Richards served as a mentor and teacher to other prominent critics, most notably William Empson and F. R. Leavis, although Leavis was contemporary with Richards, and Empson was much younger. Other critics primarily influenced by his writings included Cleanth Brooks and Allen Tate. Later critics who refined the formalist approach to New Criticism by actively rejecting his psychological emphasis included, besides Brooks and Tate, John Crowe Ransom, W. K. Wimsatt, R. P. Blackmur, and Murray Krieger. R. S. Crane of the Chicago School was both indebted to Richards's theory and critical of its psychological assumptions. They all admitted the value of his seminal ideas but sought to salvage what they considered his most useful assumptions from the theoretical excesses they felt he brought to bear in his criticism.
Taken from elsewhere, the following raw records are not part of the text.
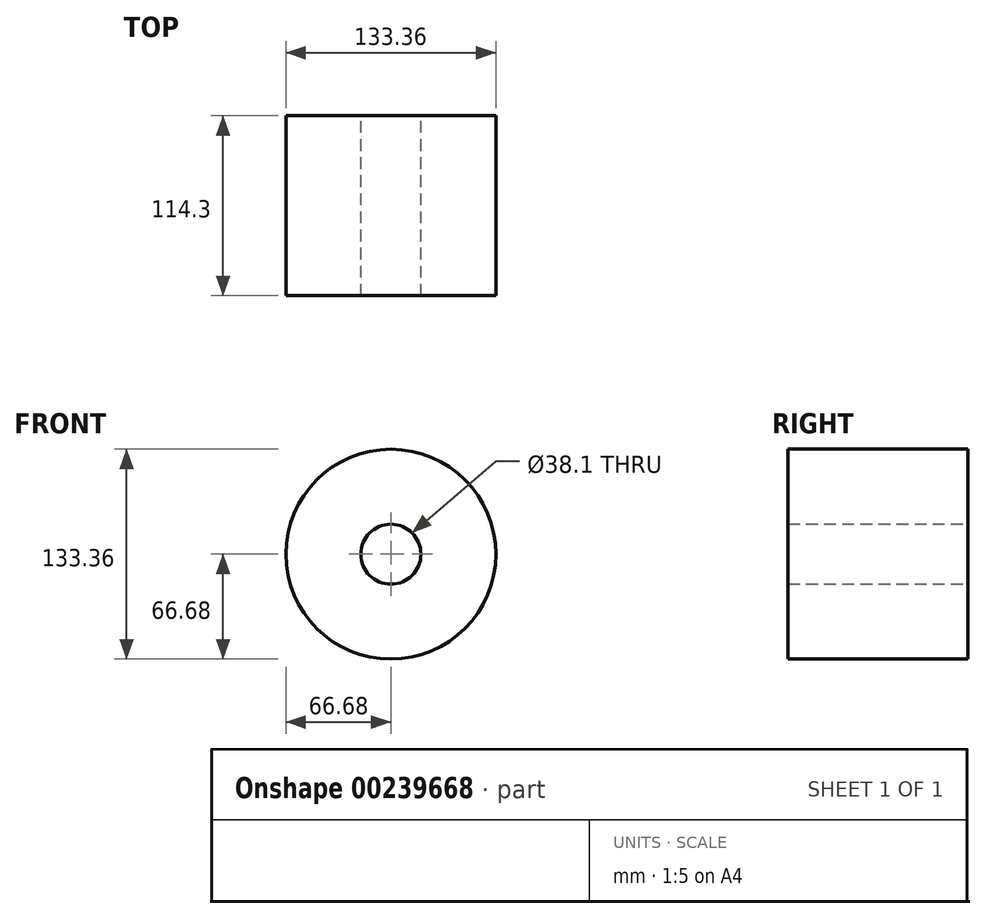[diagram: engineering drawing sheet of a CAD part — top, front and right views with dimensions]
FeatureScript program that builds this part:
annotation { "Feature Type Name" : "Feature", "Feature Type Description" : "" }
export const myFeature = defineFeature(function(context is Context, id is Id, definition is map)
    precondition{}
    {
        {
            var Q0;
            Q0=qCreatedBy(makeId("Front.planeOp"),FACE);
            var sketch = newSketch(context, id + "F0", { "sketchPlane" : qUnion([Q0])});
            skCircle(sketch, "E0", {"center": v(0, 0) * mm, "radius": 66.68 * mm});
            skCircle(sketch, "E1", {"center": v(0, 0) * mm, "radius": 19.05 * mm});
            skSolve(sketch);
        }
        {
            var Q0;
            Q0=makeQuery(id+"F0.imprint","IMPRINT",FACE,{"disambiguationData":[TD([[makeQuery(id+"F0.imprint","IMPRINT",EDGE,{"derivedFrom":sQuery(id+"F0.wireOp",EDGE,"E0")}),1.0]])]});
            extrude(context, id + "F1", {"entities" : qUnion([Q0]), "depth" : 114.3 * mm, "offsetDistance" : 25.4 * mm});
        }
    });
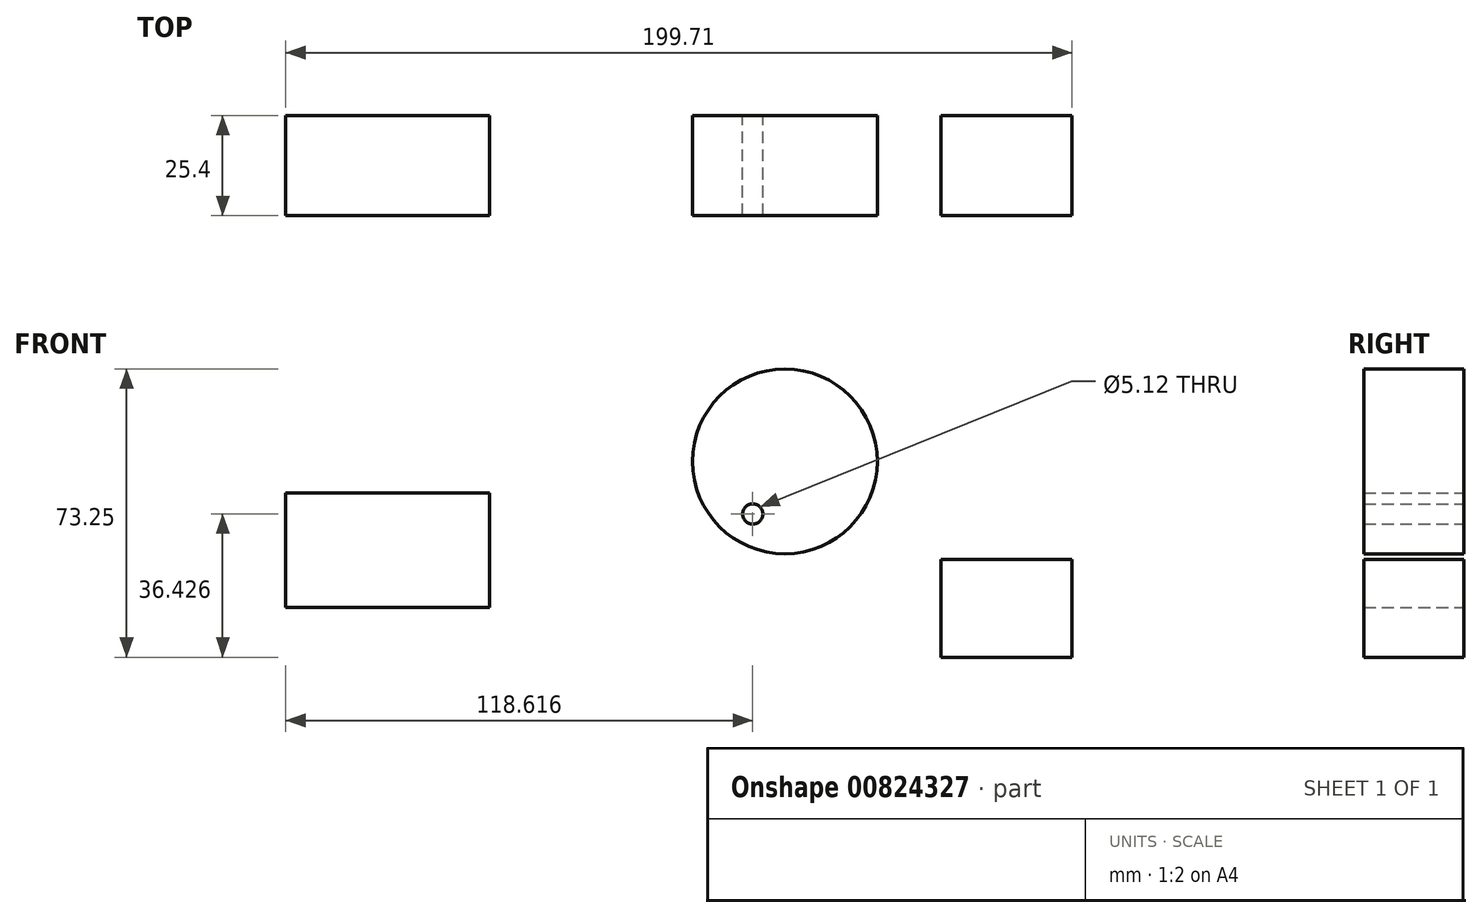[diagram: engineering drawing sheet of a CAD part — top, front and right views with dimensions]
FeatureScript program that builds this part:
annotation { "Feature Type Name" : "Feature", "Feature Type Description" : "" }
export const myFeature = defineFeature(function(context is Context, id is Id, definition is map)
    precondition{}
    {
        {
            var Q0;
            Q0=qCreatedBy(makeId("Front.planeOp"),FACE);
            var sketch = newSketch(context, id + "F0", { "sketchPlane" : qUnion([Q0])});
            skLineSegment(sketch, "E0.bottom", {"start": v(-111.19, 57.96) * mm, "end": v(-59.46, 57.96) * mm});
            skLineSegment(sketch, "E0.top", {"start": v(-111.19, 28.86) * mm, "end": v(-59.46, 28.86) * mm});
            skLineSegment(sketch, "E0.left", {"start": v(-111.19, 57.96) * mm, "end": v(-111.19, 28.86) * mm});
            skLineSegment(sketch, "E0.right", {"start": v(-59.46, 57.96) * mm, "end": v(-59.46, 28.86) * mm});
            skCircle(sketch, "E1", {"center": v(15.6, 66) * mm, "radius": 23.48 * mm});
            skCircle(sketch, "E2", {"center": v(7.43, 52.66) * mm, "radius": 2.56 * mm});
            skLineSegment(sketch, "E3.bottom", {"start": v(55.26, 41.08) * mm, "end": v(88.52, 41.08) * mm});
            skLineSegment(sketch, "E3.top", {"start": v(55.26, 16.23) * mm, "end": v(88.52, 16.23) * mm});
            skLineSegment(sketch, "E3.left", {"start": v(55.26, 41.08) * mm, "end": v(55.26, 16.23) * mm});
            skLineSegment(sketch, "E3.right", {"start": v(88.52, 41.08) * mm, "end": v(88.52, 16.23) * mm});
            skSolve(sketch);
        }
        {
            var Q0;
            Q0 = qSketchRegion(id + "F0", true);
            extrude(context, id + "F1", {"entities" : qUnion([Q0]), "depth" : 25.4 * mm, "offsetDistance" : 25.4 * mm});
        }
    });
Like Empson, Richards proved a difficult model for the New Critics, but his model of close reading provided the basis for their interpretive methodology.

Works

  • The Foundations of Aesthetics (George Allen and Unwin: London, 1922); c o-authored with C. K. Ogden, and James Wood. 2nd ed. with revised preface, (Lear Publishers: New York 1925).
  • The Principles of Literary Criticism (Kegan Paul, Trench, Trubner: London, 1924; New York, 1925); subsequent eds.: London 1926 (with two new appendices), New York 1926; London 1926, with new preface, New York, April 1926; and 1928, with a revised preface.
  • Science and Poetry (Kegan Paul, Trench, Trubner: London, 1926).; reset edition, New York, W. W. Norton, 1926; 2nd ed., revised and enlarged: Kegan Paul, Trench, Trubner: London, 1935. The 1935 edition was reset, with a preface, a commentary, and the essay, “How Does a Poem Know When it is Finished” (1963), as Poetries and Sciences (W. W. Norton: New York and London, 1970).
  • Practical Criticism (Kegan Paul, Trench, Trubner: London, 1929); revised edition, 1930.
  • Coleridge on Imagination (Kegan Paul, Trench, Trubner: London, 1934; New York, 1935); revised editions with a new preface, New York and London 1950; Bloomington, 1960; reprints 1950, with new foreword by Richards, and an introduction by K. Raine.
  • The Philosophy of Rhetoric (Oxford UP: London, 1936).
  • Speculative Instruments (Routledge & Kegan Paul: London, 1955).
  • So Much Nearer: Essays toward a World English (Harcourt, Brace & World: New York, 1960, 1968), includes the essay, "The Future of Poetry".